6 . The method according to claim 5 , wherein said ligand for an endothelial cell differentiation gene family receptor is at least one selected from the group consisting of: lysophosphatidic acid (LPA) and salts thereof; sphingosine-1-phosphate (S1P); and agonists of endothelial cell differentiation gene (Edg) family receptors.
7 . The method according to claim 5 , wherein said ligand for a serotonin receptor is at least one selected from the group consisting of: serotonin and salts thereof; and agonists of serotonin receptors.

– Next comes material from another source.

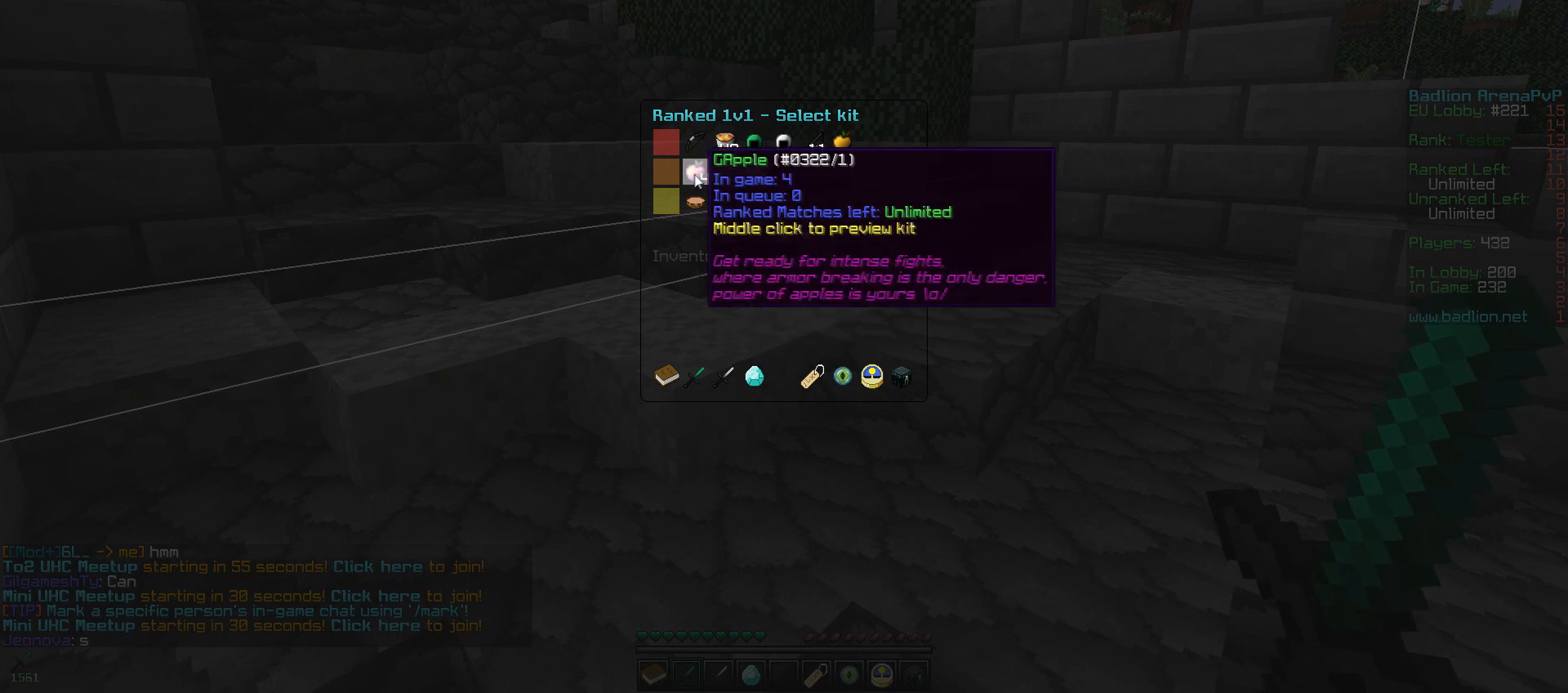
{"keys": [], "mouse": [], "events": []}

8 . The method according to claim 1 , which is a method for evaluating differentiation of stem cells.
9 . The method according to claim 8 , wherein differentiation of stem cells is evaluated using at least one of the microRNAs composed of the base sequences shown in SEQ ID NOs: 1, 41-44 as an indicator.

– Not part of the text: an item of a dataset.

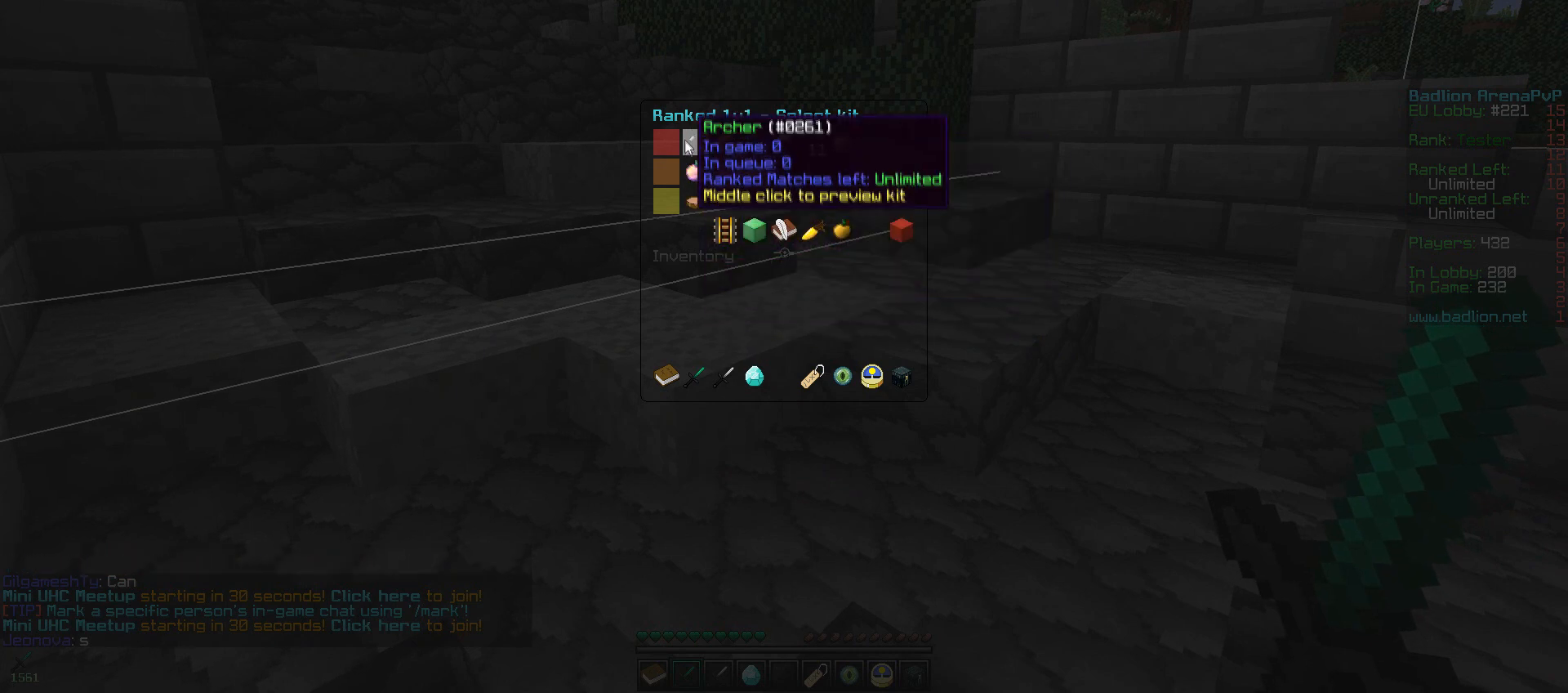
{"keys": [], "mouse": [], "events": []}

10 . The method according to claim 9 , wherein differentiation into osteocytes is evaluated using a microRNA composed of the base sequence shown in SEQ ID NO: 1 or 44 as an indicator.
11 . The method according to claim 10 , wherein differentiation into osteocytes is evaluated using a microRNA composed of the base sequence shown in SEQ ID NO: 1 as an indicator.

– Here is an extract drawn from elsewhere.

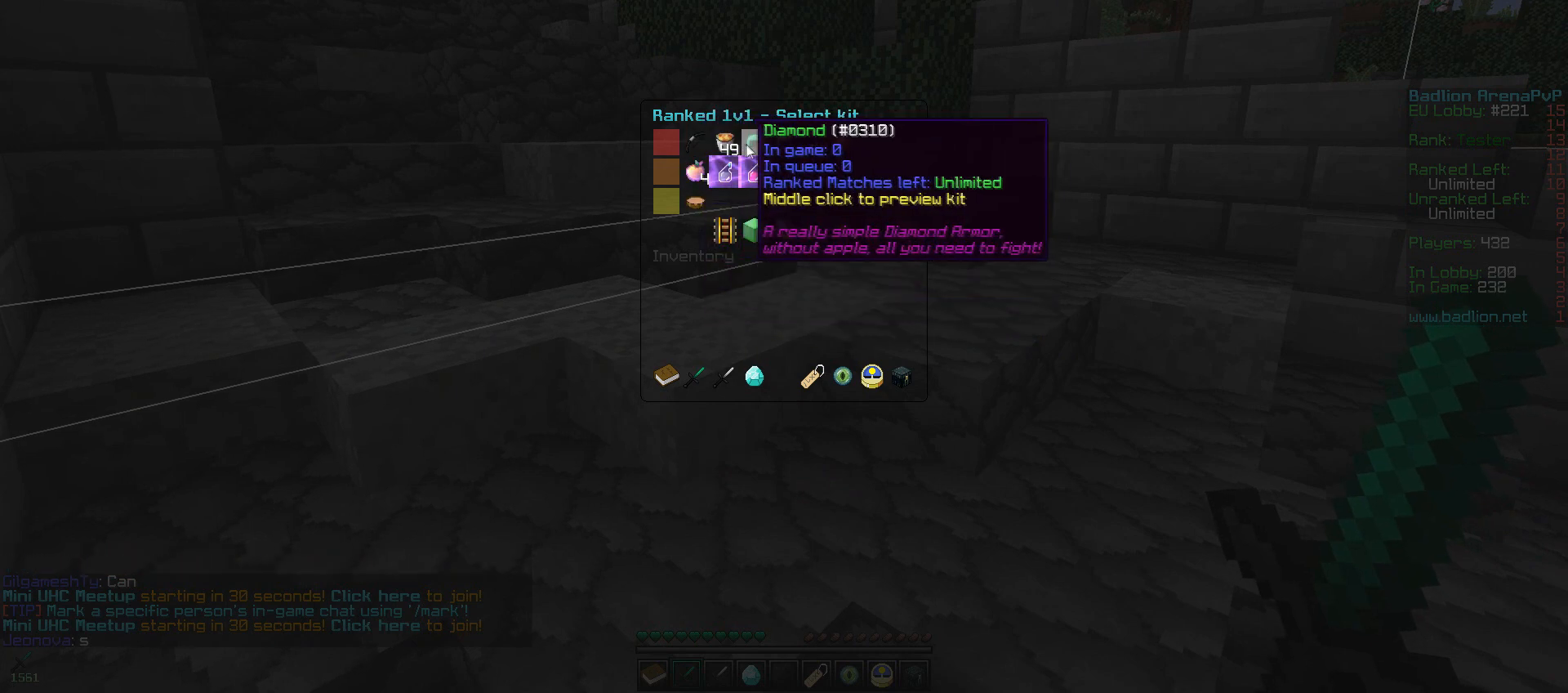
{"keys": [], "mouse": [], "events": []}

12 . The method according to claim 9 , wherein differentiation into adipocytes is evaluated using a microRNA composed of the base sequence shown in SEQ ID NO: 41 as an indicator.
13 . The method according to claim 9 , wherein differentiation into tissue cells is evaluated using a microRNA composed of the base sequence shown in SEQ ID NO: 42 as an indicator.
14 . The method according to claim 9 , wherein whether differentiation of stem cells occurs is evaluated using a microRNA composed of the base sequence shown in SEQ ID NO: 43 as an indicator.
15 . The method according to claim 1 , which is a method for evaluating cell injury.
16 . The method according to claim 15 , wherein injury to the cultured cells is evaluated using at least one of the microRNAs composed of the base sequences shown in SEQ ID NOs: 3-5 as an indicator.
17 . The method according to claim 16 , wherein said cultured cells are liver cells.
18 . The method according to claim 1 , which is a method for evaluating effect, influence, toxicity, etc. of a chemical substance, biological material, environmental stimulus, etc. against cultured cells.
19 . The method according to claim 1 , which is a method for evaluating the presence of cancer cells.
20 . The method according to claim 1 , which is a method for evaluating malignancy of cancer cells.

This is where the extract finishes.